A team of UCLA researchers has received a $2-million, four-year grant from the National Science Foundation (NSF) Office of Frontiers in Research and Innovation to explore new approaches to assembling nanoscale materials for use in a variety of manufacturing and research applications.
Known as two-dimensional layered materials, or 2DLMs, this emerging class of materials shows breakthrough potential in fundamental materials science and technologies, including electronics, optoelectronics, bioelectronics, energy conversion and energy storage.
“Two-dimensional layered materials have great promise to open up new technologies that take advantage of their ultra-thin properties,” said Yu Huang, the project principal investigator and an associate professor of materials science and engineering at the UCLA Henry Sameuli School of Engineering and Applied Science. “We are looking to understand their fundamental electronic, chemical and physical properties and explore manufacturing processes that are low-cost and simple for industry to adopt.”
Co-principal investigators on the research include Kang L. Wang. UCLA’s Raytheon Professor of Electrical Engineering; Xiangfeng Duan, UCLA’s Howard Reiss Career Development Chair in Chemistry & Biochemistry; and James De Yoreo, chief scientist for Materials Synthesis and Simulation Across Scales at Pacific Northwest National Laboratory and an affiliate professor of materials science and engineering at the University of Washington.

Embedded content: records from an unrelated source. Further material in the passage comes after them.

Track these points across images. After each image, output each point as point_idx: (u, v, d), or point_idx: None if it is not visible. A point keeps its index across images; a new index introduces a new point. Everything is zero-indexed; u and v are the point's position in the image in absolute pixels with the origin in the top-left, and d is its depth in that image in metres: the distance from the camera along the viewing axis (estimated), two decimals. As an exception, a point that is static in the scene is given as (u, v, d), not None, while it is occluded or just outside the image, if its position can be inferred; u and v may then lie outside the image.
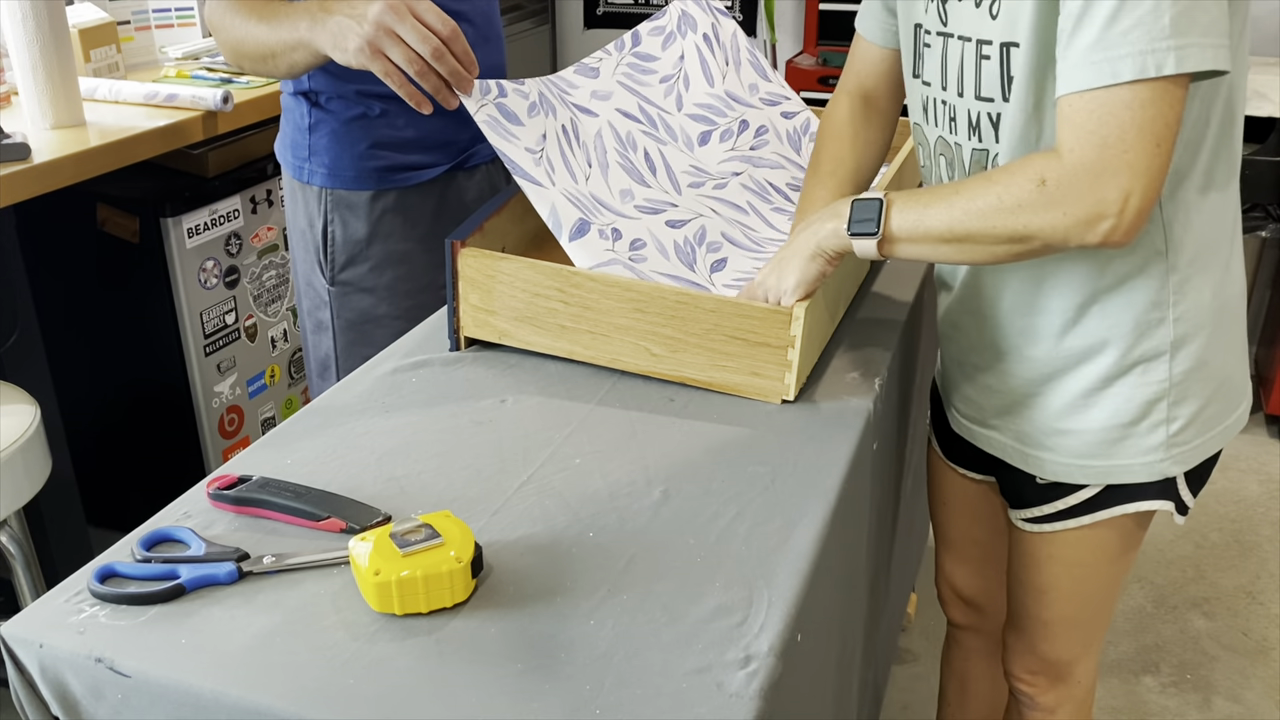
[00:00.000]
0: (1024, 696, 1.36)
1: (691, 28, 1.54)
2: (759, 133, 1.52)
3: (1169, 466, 1.10)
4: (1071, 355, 1.09)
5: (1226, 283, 1.08)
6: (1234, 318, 1.10)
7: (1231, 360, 1.10)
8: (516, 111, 1.18)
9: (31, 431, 1.56)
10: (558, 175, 1.18)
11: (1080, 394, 1.10)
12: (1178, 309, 1.05)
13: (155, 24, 2.36)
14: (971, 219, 0.95)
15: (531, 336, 1.15)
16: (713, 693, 0.73)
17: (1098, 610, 1.26)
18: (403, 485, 0.95)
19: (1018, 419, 1.16)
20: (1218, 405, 1.10)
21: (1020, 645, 1.32)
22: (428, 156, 1.47)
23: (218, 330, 2.14)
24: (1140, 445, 1.10)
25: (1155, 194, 0.89)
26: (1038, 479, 1.17)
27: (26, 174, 1.69)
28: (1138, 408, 1.08)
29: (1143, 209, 0.89)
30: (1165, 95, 0.87)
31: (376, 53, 1.09)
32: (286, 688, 0.73)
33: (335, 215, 1.47)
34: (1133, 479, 1.12)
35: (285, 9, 1.22)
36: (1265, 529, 2.52)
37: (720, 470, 0.98)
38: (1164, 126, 0.88)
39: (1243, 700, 2.02)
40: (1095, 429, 1.10)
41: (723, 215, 1.35)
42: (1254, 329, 3.17)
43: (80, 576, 0.83)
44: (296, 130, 1.48)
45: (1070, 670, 1.31)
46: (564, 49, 3.89)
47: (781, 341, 1.06)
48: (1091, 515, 1.15)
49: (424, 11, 1.08)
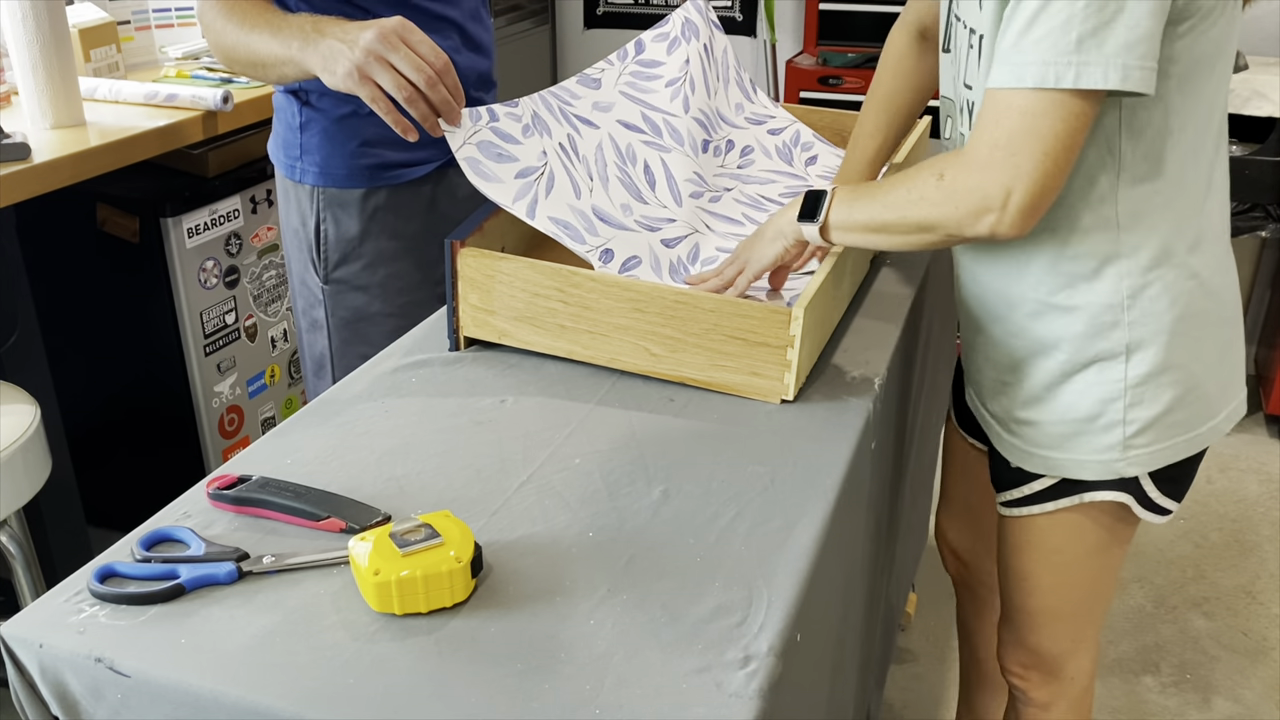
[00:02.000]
0: (1018, 691, 1.38)
1: (695, 35, 1.54)
2: (744, 152, 1.53)
3: (1125, 467, 1.12)
4: (1034, 345, 1.12)
5: (1195, 292, 1.07)
6: (1208, 326, 1.09)
7: (1202, 369, 1.10)
8: (511, 133, 1.18)
9: (31, 431, 1.56)
10: (554, 195, 1.17)
11: (1042, 385, 1.13)
12: (1132, 313, 1.06)
13: (155, 24, 2.36)
14: (888, 211, 1.04)
15: (531, 336, 1.15)
16: (712, 692, 0.73)
17: (1083, 605, 1.27)
18: (402, 485, 0.95)
19: (997, 400, 1.21)
20: (1185, 412, 1.11)
21: (1011, 638, 1.34)
22: (419, 153, 1.47)
23: (218, 330, 2.14)
24: (1095, 444, 1.12)
25: (1041, 198, 0.94)
26: (1010, 463, 1.21)
27: (26, 174, 1.69)
28: (1093, 405, 1.10)
29: (1025, 207, 0.94)
30: (1062, 107, 0.90)
31: (365, 78, 1.10)
32: (286, 688, 0.73)
33: (327, 213, 1.47)
34: (1086, 475, 1.14)
35: (279, 21, 1.22)
36: (1265, 529, 2.52)
37: (720, 470, 0.98)
38: (1054, 138, 0.91)
39: (1243, 700, 2.02)
40: (1053, 421, 1.14)
41: (717, 231, 1.35)
42: (1254, 329, 3.17)
43: (80, 576, 0.83)
44: (288, 129, 1.48)
45: (1061, 666, 1.32)
46: (564, 49, 3.89)
47: (781, 341, 1.06)
48: (1053, 503, 1.18)
49: (417, 43, 1.09)
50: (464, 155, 1.12)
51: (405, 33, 1.09)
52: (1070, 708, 1.36)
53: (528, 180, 1.15)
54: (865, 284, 1.35)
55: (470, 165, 1.12)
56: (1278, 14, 2.97)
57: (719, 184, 1.44)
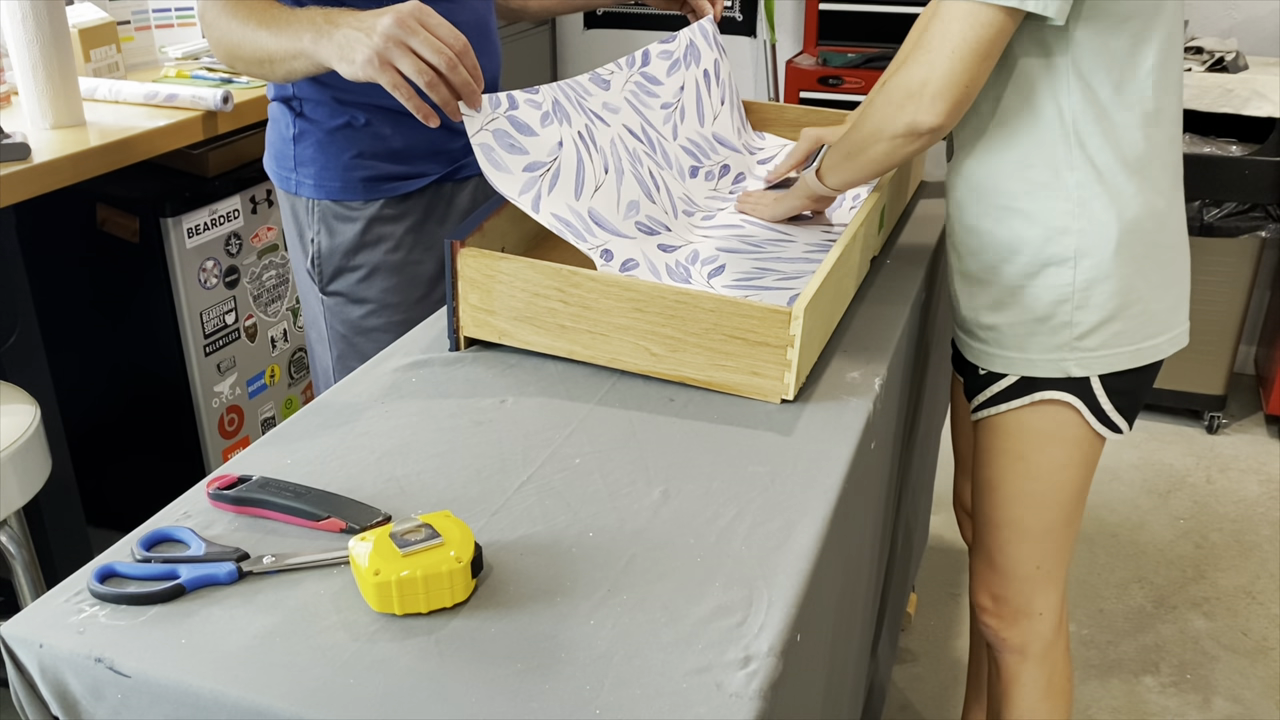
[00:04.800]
0: (992, 636, 1.45)
1: (696, 60, 1.54)
2: (738, 179, 1.53)
3: (1072, 367, 1.25)
4: (1001, 250, 1.24)
5: (1141, 212, 1.19)
6: (1152, 247, 1.21)
7: (1145, 287, 1.22)
8: (529, 122, 1.17)
9: (31, 431, 1.56)
10: (556, 193, 1.17)
11: (1005, 289, 1.26)
12: (1080, 221, 1.19)
13: (155, 24, 2.36)
14: (854, 131, 1.21)
15: (531, 336, 1.15)
16: (712, 693, 0.73)
17: (1047, 525, 1.35)
18: (403, 485, 0.95)
19: (969, 307, 1.32)
20: (1127, 324, 1.23)
21: (981, 565, 1.43)
22: (416, 166, 1.46)
23: (218, 330, 2.15)
24: (1047, 343, 1.25)
25: (949, 89, 1.09)
26: (980, 369, 1.33)
27: (26, 174, 1.69)
28: (1046, 306, 1.23)
29: (936, 94, 1.10)
30: (972, 15, 1.07)
31: (385, 64, 1.07)
32: (286, 688, 0.73)
33: (323, 226, 1.46)
34: (1039, 373, 1.27)
35: (285, 15, 1.20)
36: (1265, 529, 2.52)
37: (720, 470, 0.98)
38: (963, 42, 1.08)
39: (1243, 700, 2.02)
40: (1013, 322, 1.26)
41: (714, 238, 1.35)
42: (1254, 329, 3.17)
43: (80, 576, 0.83)
44: (282, 141, 1.46)
45: (1029, 600, 1.39)
46: (564, 49, 3.89)
47: (781, 341, 1.06)
48: (1013, 401, 1.30)
49: (436, 25, 1.07)
50: (479, 141, 1.12)
51: (423, 16, 1.07)
52: (1044, 657, 1.42)
53: (533, 175, 1.15)
54: (866, 283, 1.35)
55: (484, 152, 1.12)
56: (1278, 14, 2.97)
57: (711, 205, 1.44)
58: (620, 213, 1.25)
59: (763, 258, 1.31)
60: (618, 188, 1.25)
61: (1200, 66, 2.79)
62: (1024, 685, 1.43)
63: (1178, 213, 1.25)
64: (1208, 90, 2.64)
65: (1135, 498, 2.64)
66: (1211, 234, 2.66)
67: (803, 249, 1.34)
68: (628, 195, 1.27)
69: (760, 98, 3.01)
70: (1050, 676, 1.43)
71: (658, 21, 3.63)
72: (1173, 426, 2.93)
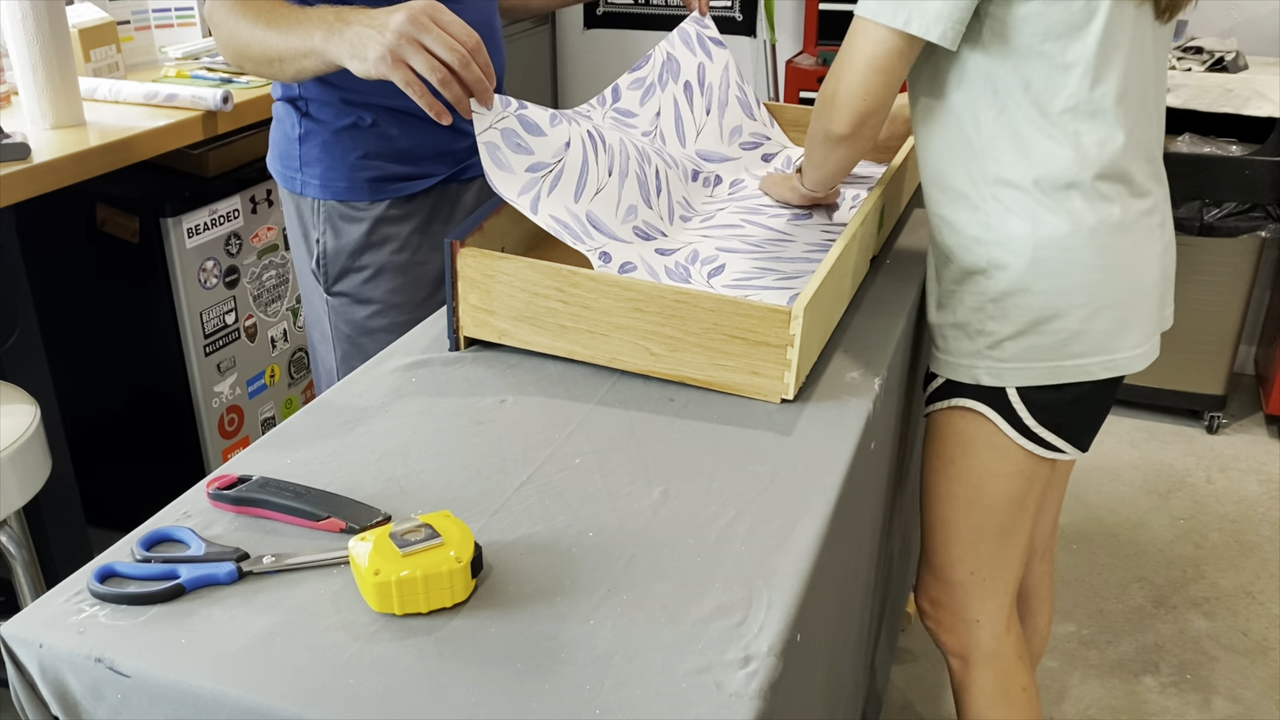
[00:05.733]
0: (934, 640, 1.47)
1: (674, 76, 1.52)
2: (734, 185, 1.53)
3: (983, 375, 1.26)
4: (940, 255, 1.28)
5: (1061, 230, 1.17)
6: (1074, 267, 1.19)
7: (1067, 306, 1.20)
8: (538, 122, 1.17)
9: (31, 431, 1.56)
10: (555, 195, 1.17)
11: (944, 292, 1.28)
12: (993, 233, 1.20)
13: (155, 24, 2.36)
14: (811, 139, 1.26)
15: (531, 336, 1.15)
16: (712, 693, 0.73)
17: (973, 524, 1.35)
18: (403, 485, 0.95)
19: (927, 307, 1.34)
20: (1042, 339, 1.22)
21: (921, 566, 1.45)
22: (422, 167, 1.46)
23: (218, 330, 2.15)
24: (964, 348, 1.27)
25: (850, 99, 1.14)
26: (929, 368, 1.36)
27: (26, 174, 1.69)
28: (966, 312, 1.26)
29: (841, 107, 1.15)
30: (871, 35, 1.12)
31: (398, 61, 1.07)
32: (286, 688, 0.73)
33: (328, 226, 1.45)
34: (956, 377, 1.29)
35: (295, 15, 1.20)
36: (1265, 529, 2.52)
37: (720, 470, 0.98)
38: (860, 58, 1.13)
39: (1243, 700, 2.02)
40: (944, 324, 1.29)
41: (714, 237, 1.35)
42: (1254, 329, 3.17)
43: (80, 576, 0.83)
44: (287, 140, 1.46)
45: (965, 606, 1.40)
46: (564, 50, 3.89)
47: (781, 340, 1.06)
48: (940, 402, 1.33)
49: (448, 22, 1.07)
50: (485, 140, 1.12)
51: (435, 13, 1.07)
52: (988, 665, 1.42)
53: (536, 175, 1.15)
54: (865, 284, 1.35)
55: (489, 150, 1.12)
56: (1278, 14, 2.97)
57: (709, 209, 1.44)
58: (618, 217, 1.24)
59: (762, 257, 1.31)
60: (619, 191, 1.25)
61: (1200, 66, 2.79)
62: (971, 691, 1.44)
63: (1137, 237, 1.21)
64: (1208, 90, 2.64)
65: (1135, 498, 2.64)
66: (1211, 234, 2.66)
67: (802, 249, 1.34)
68: (627, 200, 1.26)
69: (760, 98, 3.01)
70: (1000, 684, 1.42)
71: (658, 21, 3.63)
72: (1173, 426, 2.93)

The best known 2DLM is graphene, a sheet of carbon just one atom thick. The UCLA group will concentrate on 2DLMs comprised of well-defined crystalline structures such as transition metal dichalcogenides. They will explore the scalable production of these versatile 2DLMs using methods that are relatively simple and inexpensive.
Specifically, the team will research an approach for assembling electronics-grade, continuous films of two-dimensional layered materials from nano-scale plates suspended in liquids. This potentially low-cost method could allow for excellent control of chemical composition, structure and dimensions, and therefore could be individualized to specific applications. A range of 2DLMs could enable transformative advances across a wide range of traditional and emerging technologies.